M.C. Escher has been a great source of creative inspiration for me. For a long time, I have tried very hard to capture his never-ending stairs (from Ascending and Descending, 1960) in a tessellation but have yet to succeed. However, in my pursuit I managed to capture some essence of the question "Is it going up this way or that way?" raised by Relativity, 1953, as can be seen in my Zipper Tessellation above. From this stating point, I was able to find several variations, each one made from a single sheet of paper. Two such variations are circular: a Zipper Ring and a three-layer variation each shown below.

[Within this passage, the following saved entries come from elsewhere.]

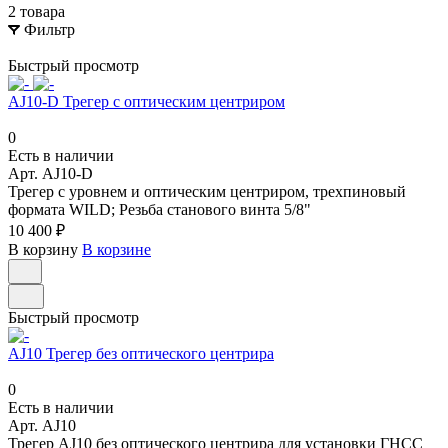
2 товара
Фильтр
Быстрый просмотр
AJ10-D Трегер с оптическим центриром
0
Есть в наличии
Арт.
AJ10-D
Трегер с уровнем и оптическим центриром, трехпиновый
формата WILD; Резьба станового винта 5/8"
10 400 ₽
В корзину
В корзине
Быстрый просмотр
AJ10 Трегер без оптического центрира
0
Есть в наличии
Арт.
AJ10
Трегер AJ10 без оптического центрира для установки ГНСС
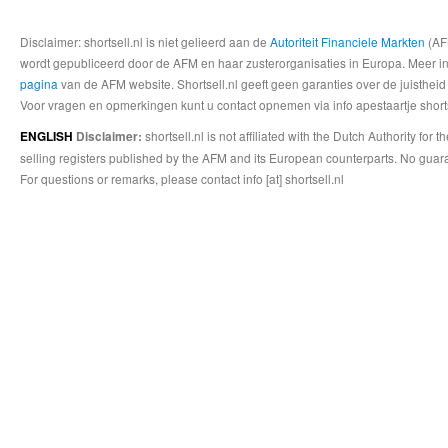
Disclaimer: shortsell.nl is niet gelieerd aan de
Autoriteit Financiele Markten
(AFM
wordt gepubliceerd door de AFM en haar zusterorganisaties in Europa. Meer info
pagina
van de AFM website. Shortsell.nl geeft geen garanties over de juistheid
Voor vragen en opmerkingen kunt u contact opnemen via info apestaartje shorts
shortsell.nl is not affiliated with the Dutch Authority fo
ENGLISH
Disclaimer:
selling registers published by the AFM and its European counterparts. No guara
For questions or remarks, please contact info [at] shortsell.nl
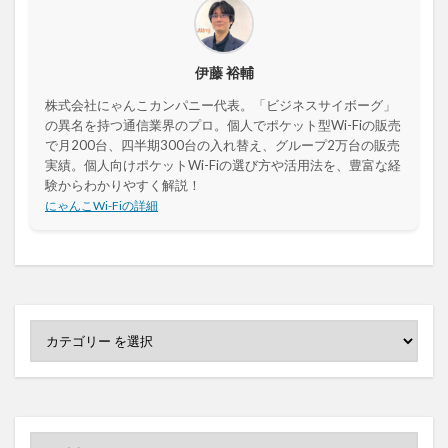
伊藤 裕輔
株式会社にゃんこカンパニー代表。「ビジネスサイボーグ」
の異名を持つ通信業界のプロ。個人でポケット型Wi-Fiの販売
で月200台、四半期300台の入れ替え、グループ2万台の販売
実績。個人向けポケットWi-Fiの選び方や活用法を、豊富な経
験からわかりやすく解説！
にゃんこWi-Fiの詳細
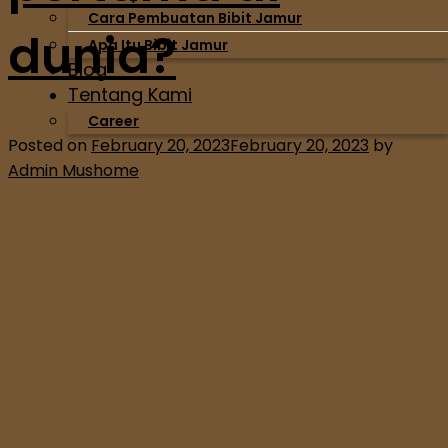
Cara Pembuatan Bibit Jamur
dunia?
Apa Itu Bibit Jamur
Blog
Tentang Kami
Career
Posted on
February 20, 2023
February 20, 2023
by
Admin Mushome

All three models are minor variations on the same pattern that range in difficulty. Let's begin with the simplest, the Zipper Ring, which is not a regular tessellation, but is easier to collapse than the flat version. You can find full diagrams for this model here. From there, try to make the three-layered version as an extension of the ring, comparing the original ring's crease pattern to that of the three-layered version. Achieving this, you can try the original Zipper Tessellation, which is much harder to collapse. Note that you can collapse it either flat or in tubular form. Two additional variations, my Zipper Vase and "Go THIS Way!" tessellation are shown below. You can find crease patterns and assembly discussion for these last three in this document. I do hope you enjoy folding these. Just try not to get disoriented!

-Ilan Garibi


Wonderful. I just tried this model today. It's really fun to fold. I will try to add more layers later.